Mr Latham currently farms 800ha, with 500ha owned and the rest rented across five holdings spread across Cambridgeshire, Suffolk, and Essex with soils ranging from heavy clays to light loams over chalk.
Low wheat prices
Back in 2000, when he was farming just 280ha and with wheat prices on the floor, he realised he had to make changes to make his business competitive.
So he came together with his local farming partners to form AWT Farm Services in 2001 which grows all his winter wheat, spring barley, oilseed rape and spring beans under a share-farming agreement.
Two of the partners, Andrew Tetlow and Anthony Wiseman, manage the day-to-day business of AWT. There are one full-time member of staff and two self-employed farm operators and a range of farm machinery, and the business contract farms more than 2,000ha of arable land for the four partners.

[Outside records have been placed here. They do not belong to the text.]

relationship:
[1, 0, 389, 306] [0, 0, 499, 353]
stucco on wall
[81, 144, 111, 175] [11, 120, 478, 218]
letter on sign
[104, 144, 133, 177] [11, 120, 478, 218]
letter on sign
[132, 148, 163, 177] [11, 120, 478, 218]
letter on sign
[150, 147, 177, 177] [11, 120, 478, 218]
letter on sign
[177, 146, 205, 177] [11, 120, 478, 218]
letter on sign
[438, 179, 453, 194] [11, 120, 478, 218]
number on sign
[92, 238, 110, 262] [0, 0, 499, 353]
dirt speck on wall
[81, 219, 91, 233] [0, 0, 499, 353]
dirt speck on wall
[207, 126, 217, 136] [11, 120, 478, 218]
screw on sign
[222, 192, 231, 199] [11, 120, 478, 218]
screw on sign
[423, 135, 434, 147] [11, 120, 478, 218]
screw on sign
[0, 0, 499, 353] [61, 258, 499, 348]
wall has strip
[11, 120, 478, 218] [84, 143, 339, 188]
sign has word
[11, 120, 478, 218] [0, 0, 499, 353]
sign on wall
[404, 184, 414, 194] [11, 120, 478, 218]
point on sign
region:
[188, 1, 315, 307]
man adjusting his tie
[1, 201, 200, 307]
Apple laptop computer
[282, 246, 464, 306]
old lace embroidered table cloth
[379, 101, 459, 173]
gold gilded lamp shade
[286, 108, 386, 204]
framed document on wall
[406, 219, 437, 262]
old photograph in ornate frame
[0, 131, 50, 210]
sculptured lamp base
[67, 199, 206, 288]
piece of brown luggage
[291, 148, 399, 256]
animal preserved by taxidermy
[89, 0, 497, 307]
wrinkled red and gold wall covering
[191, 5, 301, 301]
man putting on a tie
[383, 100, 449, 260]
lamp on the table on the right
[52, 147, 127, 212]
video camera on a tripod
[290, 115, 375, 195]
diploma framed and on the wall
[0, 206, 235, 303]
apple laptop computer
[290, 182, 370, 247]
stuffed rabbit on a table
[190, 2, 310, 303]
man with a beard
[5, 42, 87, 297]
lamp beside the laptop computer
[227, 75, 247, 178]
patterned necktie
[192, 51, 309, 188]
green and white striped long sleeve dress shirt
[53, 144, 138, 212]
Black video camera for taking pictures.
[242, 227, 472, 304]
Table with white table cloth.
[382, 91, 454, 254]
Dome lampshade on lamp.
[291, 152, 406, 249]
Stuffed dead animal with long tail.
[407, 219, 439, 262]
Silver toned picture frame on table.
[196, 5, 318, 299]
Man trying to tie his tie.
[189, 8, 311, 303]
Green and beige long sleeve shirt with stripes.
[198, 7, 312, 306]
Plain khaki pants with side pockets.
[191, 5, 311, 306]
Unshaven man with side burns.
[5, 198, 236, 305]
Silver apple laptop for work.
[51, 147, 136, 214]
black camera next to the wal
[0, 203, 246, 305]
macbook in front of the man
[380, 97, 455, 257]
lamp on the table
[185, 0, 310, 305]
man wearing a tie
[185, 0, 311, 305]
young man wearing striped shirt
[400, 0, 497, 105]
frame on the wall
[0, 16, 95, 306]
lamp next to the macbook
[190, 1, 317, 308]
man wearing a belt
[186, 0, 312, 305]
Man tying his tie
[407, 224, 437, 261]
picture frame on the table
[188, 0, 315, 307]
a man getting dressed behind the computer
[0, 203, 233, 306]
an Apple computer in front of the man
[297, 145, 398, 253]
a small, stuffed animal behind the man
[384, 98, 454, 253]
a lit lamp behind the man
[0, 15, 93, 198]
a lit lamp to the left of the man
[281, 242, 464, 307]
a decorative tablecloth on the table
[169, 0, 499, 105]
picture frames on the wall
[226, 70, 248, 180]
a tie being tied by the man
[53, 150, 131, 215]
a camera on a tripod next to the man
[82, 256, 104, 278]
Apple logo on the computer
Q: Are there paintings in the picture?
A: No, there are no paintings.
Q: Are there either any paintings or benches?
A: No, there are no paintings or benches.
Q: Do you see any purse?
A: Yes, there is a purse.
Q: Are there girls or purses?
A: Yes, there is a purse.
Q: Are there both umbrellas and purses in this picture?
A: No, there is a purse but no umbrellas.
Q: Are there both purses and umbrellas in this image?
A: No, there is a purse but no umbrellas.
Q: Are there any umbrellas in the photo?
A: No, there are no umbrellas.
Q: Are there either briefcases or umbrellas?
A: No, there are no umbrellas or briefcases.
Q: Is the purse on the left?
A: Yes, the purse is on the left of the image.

This freed up capital for the partners and time for Mr Latham to focus on managing his farm’s property portfolio and his chairmanship of Camgrain.
Bringing all the land together made management easier, allowing block cropping of large chunks of land, with just over half of the land down to winter wheat and 70% of this in milling varieties.
Role of the co-operative
One of the triggers to join up was that all the partners’ grain was delivered to Camgrain, which can store 550,000t of grain for its 600-plus members in its four stores – two in Cambridgeshire, one in Kettering and one in Stratford-Upon-Avon.
Camgrain’s size means it can supply major wheat users such as Britain’s biggest flour miller, Whitworths, and Shredded Wheat maker Nestle.
Malting barley customers include the UK’s biggest maltster, Boortmalt, and Johnnie Walker whisky giant Diageo.
Mr Latham argues that these close relationships with end users means it can achieve better prices than growers could in the open market and it also helps to shorten the supply chain with consumers.